"At a most uncomfortable speed": The desegregation of the South's private universities, 1945--1964
Kean, Melissa Fitzsimons
Boles, John B.
Doctor of Philosophy thesis
This dissertation traces the debate about desegregation on the campuses of five elite private universities in the South from the end of World War II to the early 1960s. The presidents of Duke, Emory, Rice, Tulane, and Vanderbilt, charged with leading these schools to national prominence, quickly grasped that postwar realities---including pressure from federal grantmakers and national philanthropic foundations---would require some measure of racial change if the schools were to advance. In the interest of progress the presidents were willing to accept limited participation by "exceptional" blacks in the life of the university.

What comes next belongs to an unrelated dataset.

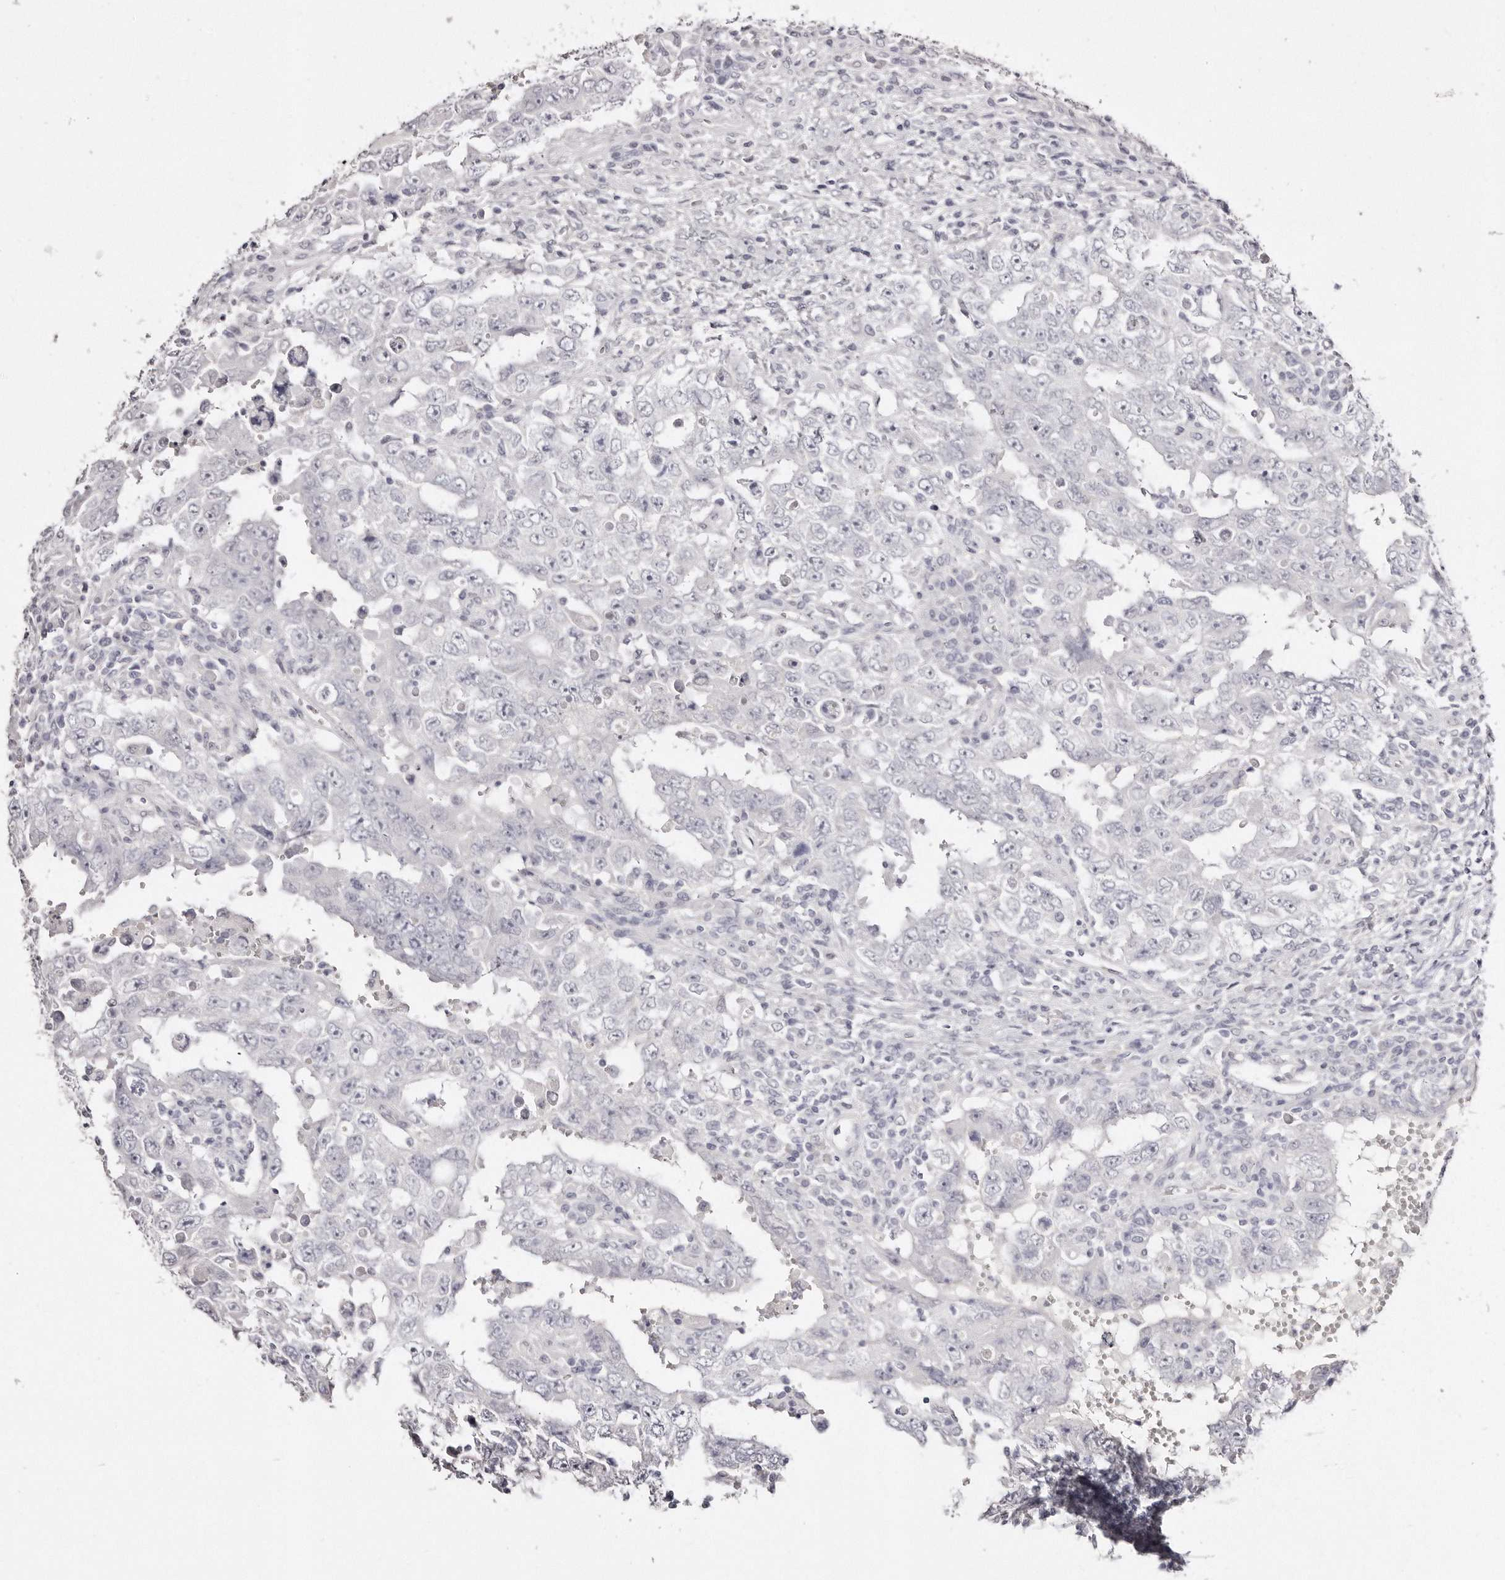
{"staining": {"intensity": "negative", "quantity": "none", "location": "none"}, "tissue": "testis cancer", "cell_type": "Tumor cells", "image_type": "cancer", "snomed": [{"axis": "morphology", "description": "Carcinoma, Embryonal, NOS"}, {"axis": "topography", "description": "Testis"}], "caption": "Tumor cells are negative for brown protein staining in testis cancer (embryonal carcinoma).", "gene": "AKNAD1", "patient": {"sex": "male", "age": 26}}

The critical issue in their eyes was who would control the process of racial change. While acknowledging, some more grudgingly than others, that "outside" pressure for desegregation should be heeded, the presidents insisted that the pace and manner of loosening racial restrictions must remain the decisions of educated southern whites. Many powerful trustees and alumni staunchly opposed even this. These traditionalists strongly defended southern racial customs and fought any attempts to alter them for any reason, even the advancement of the schools they served. With varying degrees of energy and success, the presidents mediated between the proponents of progress and tradition, trying to avoid open conflict while gradually improving each school's academic quality. Only Vanderbilt took steps towards opening admissions, allowing black graduate students to enroll in its School of Religion beginning in 1953. The debate over the place of talented blacks on these campuses remained subdued until 1954, when Brown v. Board of Education and the growing grass-roots civil rights movement brought increased turmoil to the South. Although many trustees vowed not to bend to this pressure, the costs of maintaining segregation on campus became too high to bear. By the early 1960s, snowballing loss of faculty, student discontent, and above all, the threat of a funding cut-off by the federal government and the foundations led all these schools to abandon segregated admissions policies.